··· Given information

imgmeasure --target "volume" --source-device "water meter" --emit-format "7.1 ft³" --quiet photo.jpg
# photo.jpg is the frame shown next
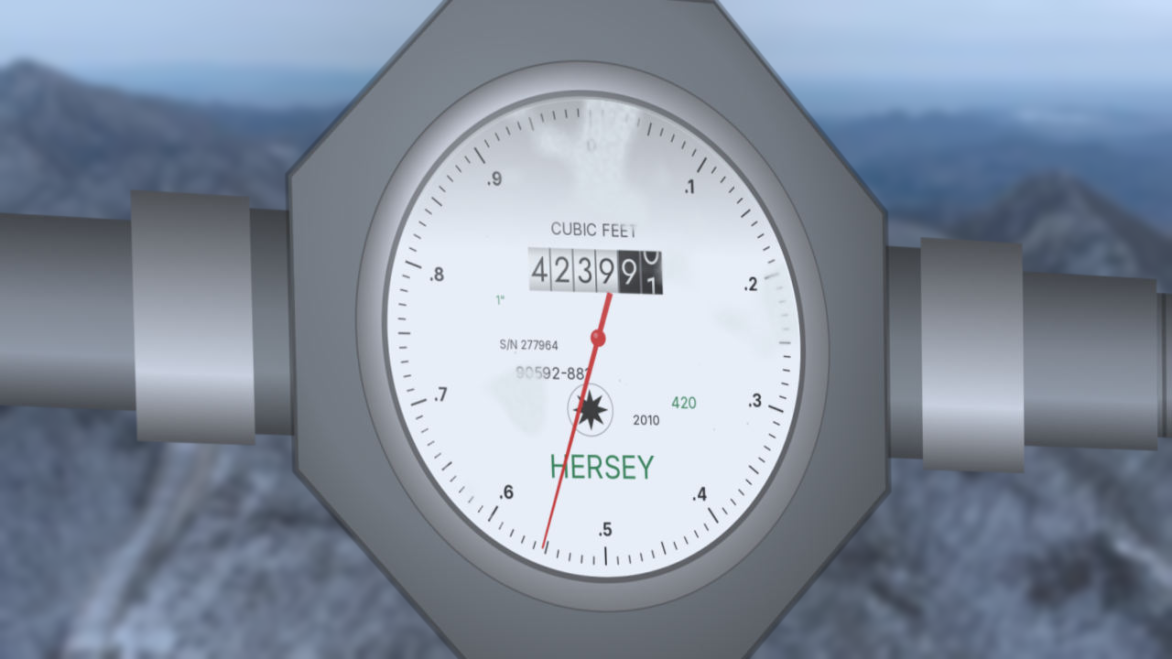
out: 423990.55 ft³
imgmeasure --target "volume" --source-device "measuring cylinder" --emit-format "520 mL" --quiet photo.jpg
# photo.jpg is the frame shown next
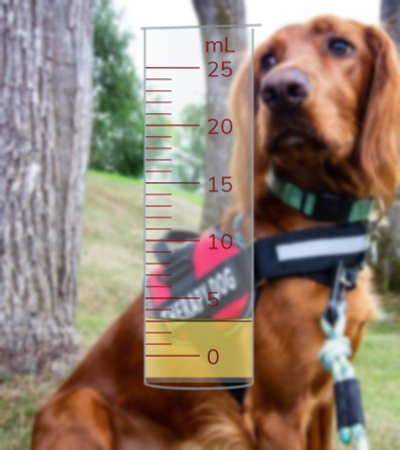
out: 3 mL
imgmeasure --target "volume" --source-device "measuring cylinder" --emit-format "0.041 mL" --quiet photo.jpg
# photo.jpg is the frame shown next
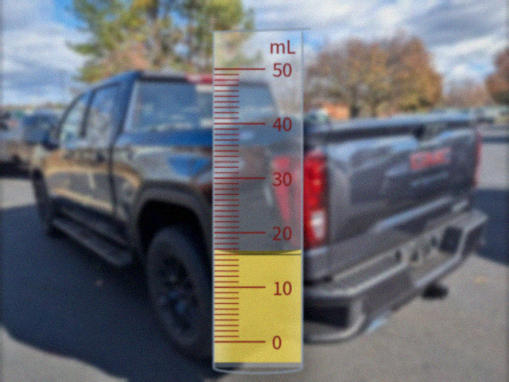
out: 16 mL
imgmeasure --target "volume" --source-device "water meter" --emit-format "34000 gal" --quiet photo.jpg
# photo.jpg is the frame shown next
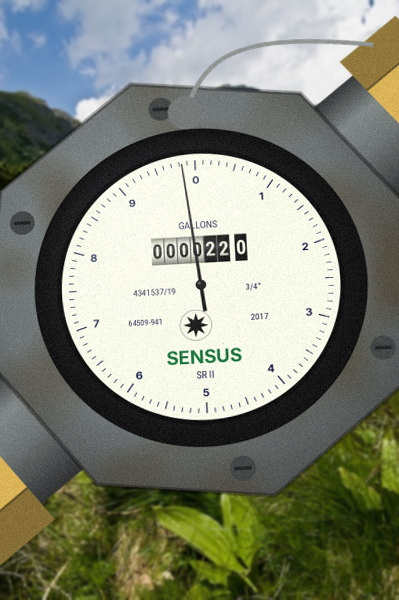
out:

······

→ Action item: List each line of the listing that contains the string "meter", reproducing every such line in full.

→ Result of this exercise:
imgmeasure --target "volume" --source-device "water meter" --emit-format "7.1 ft³" --quiet photo.jpg
imgmeasure --target "volume" --source-device "water meter" --emit-format "34000 gal" --quiet photo.jpg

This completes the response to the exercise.